Il tutto con grave scorno di chi ascolta questa musica alla ricerca di frasoni, legatoni, pianissimoni, acutoni e vagheggia i bei tempi in cui la bravura si misurava in decibels.
La Stemme è una poetessa femminile e severa; punta, come una Borkh, all'essenza più spoglia, severa, dilavata dell'emozione.
Persino i silenzi con lei assumono i connotati di una ricerca.
Ha quindi perfettamente ragione Tucidide quando afferma.
in "September" (le ultime note, leggermente tremolanti, sembravano fiammelle sul punto di spegnersi: momento magico), molto varia ed espressiva in "Im Abendrot" (tutto magnifico, dall'inizio alla fine)
Ma ha pure ragione, in certo senso, quando dice:
brava ma senza entusiasmarmi in "Fruehling", mentre mi ha un po' deluso in "Beim Schlafengehen", dove ha evidenziato qualche problema nel legato e i salti verso l'acuto mancavano un po' di rigoglio sonoro (ha però concluso bene il Lied).
Secondo me, mi correggerà l'interessato, la delusione di Tuc deriva dal fatto che Abbado non ha minimamente colto il valore e le caratteristiche di questa singolarissima artista, la cui verità sonora ndava cercata nel peso emozionale di ogni attacco, nella rarefazione dell'acquarello, persino nelle sfumature della pronuncia, nel respiro dell'eloquio.
Ha diretto come se la Stemme fosse un straussiana da effettistica sonora (come alcune strepitose vocaliste con cui ha già eseguito il ciclo).
Altri sono forse rimasti delusi dallo scoprire che la Stemme non è una Nilsson o una Flagstad, ossia una di quelle che spara note grosse così.
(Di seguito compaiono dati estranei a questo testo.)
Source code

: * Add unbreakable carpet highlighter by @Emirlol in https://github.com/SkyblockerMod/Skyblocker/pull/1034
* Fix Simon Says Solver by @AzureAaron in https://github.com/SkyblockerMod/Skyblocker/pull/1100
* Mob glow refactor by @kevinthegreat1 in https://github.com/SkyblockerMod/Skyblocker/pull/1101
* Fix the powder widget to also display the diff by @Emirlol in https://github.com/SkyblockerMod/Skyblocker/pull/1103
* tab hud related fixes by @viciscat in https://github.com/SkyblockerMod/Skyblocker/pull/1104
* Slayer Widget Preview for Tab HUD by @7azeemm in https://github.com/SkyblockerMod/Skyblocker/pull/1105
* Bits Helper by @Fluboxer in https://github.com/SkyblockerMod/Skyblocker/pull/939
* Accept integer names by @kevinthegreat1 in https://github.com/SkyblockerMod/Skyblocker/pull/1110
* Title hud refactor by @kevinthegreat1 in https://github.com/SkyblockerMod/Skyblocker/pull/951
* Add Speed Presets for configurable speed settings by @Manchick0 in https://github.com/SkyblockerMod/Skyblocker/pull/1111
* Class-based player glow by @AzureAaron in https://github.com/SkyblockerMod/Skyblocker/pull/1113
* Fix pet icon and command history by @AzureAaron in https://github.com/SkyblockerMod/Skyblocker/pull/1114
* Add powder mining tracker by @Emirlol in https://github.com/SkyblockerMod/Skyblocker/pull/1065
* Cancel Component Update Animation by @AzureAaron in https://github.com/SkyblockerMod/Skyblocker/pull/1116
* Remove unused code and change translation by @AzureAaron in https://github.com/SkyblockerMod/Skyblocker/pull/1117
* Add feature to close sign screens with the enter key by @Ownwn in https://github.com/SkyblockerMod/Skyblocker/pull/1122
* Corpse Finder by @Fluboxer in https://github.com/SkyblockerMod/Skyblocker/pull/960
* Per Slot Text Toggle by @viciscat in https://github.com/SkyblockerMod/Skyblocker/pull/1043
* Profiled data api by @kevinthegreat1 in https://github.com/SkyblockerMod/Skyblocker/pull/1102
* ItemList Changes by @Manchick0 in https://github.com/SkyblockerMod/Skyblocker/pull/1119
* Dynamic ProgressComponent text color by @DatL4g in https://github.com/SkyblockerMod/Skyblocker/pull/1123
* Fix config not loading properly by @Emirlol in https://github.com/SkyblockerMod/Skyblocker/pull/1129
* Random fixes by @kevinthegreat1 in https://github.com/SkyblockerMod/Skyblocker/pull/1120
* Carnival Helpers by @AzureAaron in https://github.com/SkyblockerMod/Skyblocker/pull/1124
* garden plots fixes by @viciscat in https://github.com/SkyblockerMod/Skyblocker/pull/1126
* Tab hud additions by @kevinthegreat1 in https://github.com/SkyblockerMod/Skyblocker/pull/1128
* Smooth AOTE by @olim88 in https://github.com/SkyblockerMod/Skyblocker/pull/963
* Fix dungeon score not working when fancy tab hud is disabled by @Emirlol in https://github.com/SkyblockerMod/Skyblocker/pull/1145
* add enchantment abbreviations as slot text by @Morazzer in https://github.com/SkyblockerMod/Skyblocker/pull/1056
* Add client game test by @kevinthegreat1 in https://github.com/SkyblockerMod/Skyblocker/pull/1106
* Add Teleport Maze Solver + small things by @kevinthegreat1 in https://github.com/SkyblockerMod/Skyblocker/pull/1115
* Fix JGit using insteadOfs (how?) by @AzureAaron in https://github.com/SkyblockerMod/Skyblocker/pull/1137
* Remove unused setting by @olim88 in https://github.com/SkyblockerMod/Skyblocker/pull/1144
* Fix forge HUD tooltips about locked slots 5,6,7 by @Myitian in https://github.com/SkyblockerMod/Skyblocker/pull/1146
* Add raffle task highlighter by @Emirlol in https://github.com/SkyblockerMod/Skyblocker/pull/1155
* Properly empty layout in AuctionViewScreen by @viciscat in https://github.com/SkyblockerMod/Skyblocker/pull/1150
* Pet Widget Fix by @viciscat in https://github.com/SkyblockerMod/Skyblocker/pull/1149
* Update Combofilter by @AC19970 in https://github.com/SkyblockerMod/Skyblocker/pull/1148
Da noi, si sa, se una viene incoronata "grande Isolde" tutti pensano che lo sia divenuta in virtù di una voce e proiezione spettacolare.
Che il medium della Stemme sia di un velluto fastoso è vero: ma non è questa la ragione per cui il mondo si è inginocchiato di fronte a lei.
E' per il suo acutissimo intuito di interprete, per la sua capacità di avvolgere il pubblico in atmosfere vivide e intense, per il suo calore maestoso, per la sua lucidità senza compromessi, che scava all'interno e cerca la verità ben oltre piacevolezze e facilità di effetti.
Aspetto che riproponga il ciclo, con un direttore più in sintonia.